Dießen:Berg- und Talfahrt der Emotionen

Mendelssohns Wandlung vom Saulus zum Paulus kommt im Münsterkonzert überzeugend rüber

Von Reinhard Palmer, Dießen

Es ist jedes Mal aufs Neue beeindruckend, welch gewaltiges musikalisches Epos Mendelssohn mit "Paulus" op. 36 geschaffen hat. Es ist nicht nur die große Besetzung, die am Sonntag in einer Kooperation des Münsterchores Dießen und des Kirchenchores Schondorf mit dem Ensemble Lodron aufgebracht wurde. Vielmehr zählt die Vielzahl der gewichtigen Ereignisse im Inhalt, die alle mit ausgeprägten Emotionen gefüllt sind. Gerade sie waren die große Stärke der Aufführung im Rahmen der Münsterkonzerte, die Stephan Ronkov am Pult mit weitem Atem und überaus musikalischer Führung dem zahlreichen Publikum zu vermitteln vermochte.

Es ist eine wahre Berg- und Talfahrt der Gefühle, die Mendelssohn musikalisch packend inszenierte. Die Fülle rät zur Mäßigung, was Ronkov mit ausgeprägtem Gespür für ausgewogene Proportionen tat. Das bedeutete eine Abmilderung allzu abrupter Kontraste zugunsten einer fließend ineinander greifenden, tief wirksamen Atmosphäre. Vor allem in den warmtonigen, breit strömenden Chorälen, zu deren Einfügung sich Mendelssohn entgegen zeitgenössischer Gepflogenheiten von Bachs Werken inspirieren ließ. Aber auch sonst fielen dem Chor große Emotionen zu, die bei einem gut hundertköpfigen Klangkörper - im halligen Marienmünster schwer zur Klarheit in der Sprachdiktion zu formen - schon mächtig unter die Haut gehen konnten. Insbesondere, als es mit Fanfaren große Hymnen anzustimmen galt.
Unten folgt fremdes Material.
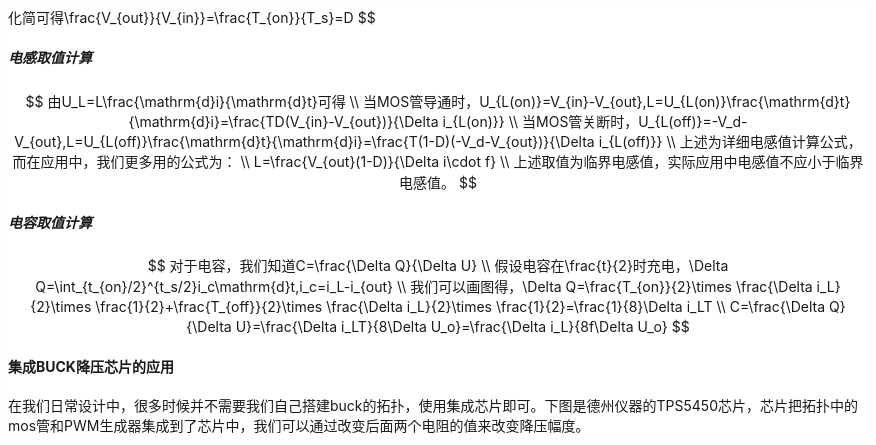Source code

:化简可得\frac{V_{out}}{V_{in}}=\frac{T_{on}}{T_s}=D
$$

##### 电感取值计算

$$
由U_L=L\frac{\mathrm{d}i}{\mathrm{d}t}可得
\\
当MOS管导通时，U_{L(on)}=V_{in}-V_{out},L=U_{L(on)}\frac{\mathrm{d}t}{\mathrm{d}i}=\frac{TD(V_{in}-V_{out})}{\Delta i_{L(on)}}
\\
当MOS管关断时，U_{L(off)}=-V_d-V_{out},L=U_{L(off)}\frac{\mathrm{d}t}{\mathrm{d}i}=\frac{T(1-D)(-V_d-V_{out})}{\Delta i_{L(off)}}
\\
上述为详细电感值计算公式，而在应用中，我们更多用的公式为：
\\
L=\frac{V_{out}(1-D)}{\Delta i\cdot f}
\\
上述取值为临界电感值，实际应用中电感值不应小于临界电感值。
$$

##### 电容取值计算

$$
对于电容，我们知道C=\frac{\Delta Q}{\Delta U}
\\
假设电容在\frac{t}{2}时充电，\Delta Q=\int_{t_{on}/2}^{t_s/2}i_c\mathrm{d}t,i_c=i_L-i_{out}
\\
我们可以画图得，\Delta Q=\frac{T_{on}}{2}\times \frac{\Delta i_L}{2}\times \frac{1}{2}+\frac{T_{off}}{2}\times \frac{\Delta i_L}{2}\times \frac{1}{2}=\frac{1}{8}\Delta i_LT
\\
C=\frac{\Delta Q}{\Delta U}=\frac{\Delta i_LT}{8\Delta U_o}=\frac{\Delta i_L}{8f\Delta U_o}
$$

#### 集成BUCK降压芯片的应用

在我们日常设计中，很多时候并不需要我们自己搭建buck的拓扑，使用集成芯片即可。下图是德州仪器的TPS5450芯片，芯片把拓扑中的mos管和PWM生成器集成到了芯片中，我们可以通过改变后面两个电阻的值来改变降压幅度。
Ronkov vermochte Mendelssohns Material mit Verbindungen, Verschränkungen und vorwegnehmender Charakterisierung zu übergreifenden Handlungseinheiten zu verschmelzen, um darüber den alles umfassenden Bogen der Wandlung von Saulus zu Paulus zu spannen. Eine dramaturgisch fesselnde Einheit formte Ronkov mit der Erscheinung Christi nahe Damaskus, die den entscheidenden Wendepunkt markiert und der geradezu eine opernhafte Dramaturgie hinterlegt ist mit einer mysteriösen Verdunkelung der Altstimme.

Eine tragende Rolle in den empfindsamen Momenten spielen die Solisten, die Ronkov mit viel Einfühlungsvermögen für Mendelssohns Klangregie ausgewählt hatte. Die Solisten verstanden es, vom Oratoriengesang behutsam in den Operngesang zu wechseln, wenn der Komponist melodiöse Rezitative und Arien anbot: Bettina Gfeller (Sopran), Florence Losseau (Alt), Robert Wörle (Tenor) und Thomas Gropper (Bass). Die Erzählerrolle vertraute Mendelssohn dem Sopran an, was Gfeller mit reichem farblichem und charakterlichem Changieren meisterhaft emotional darbot. Ihr klarer, warmtoniger Sopran zeigte große Flexibilität. Ähnlich wandelbar auch Wörle, der von der Standhaftigkeit als Stephanus zur fesselnden Erzählkunst zu wechseln hatte. Paulus' Erhabenheit und Größe nach der eher dramatischen Saulus-Rolle formte Gropper mit majestätischer Fülle und gütiger Klangschönheit. Die Chöre ließen sich in die Dialoge der Solisten hineinziehen und führten sie nahtlos in die Chorpassagen hinein - insbesondere im Finale, das erst eine lyrische Rücknahme erfuhr, bevor hymnische Größe einen nachhaltigen Eindruck beim begeisterten Dießener Publikum hinterließ.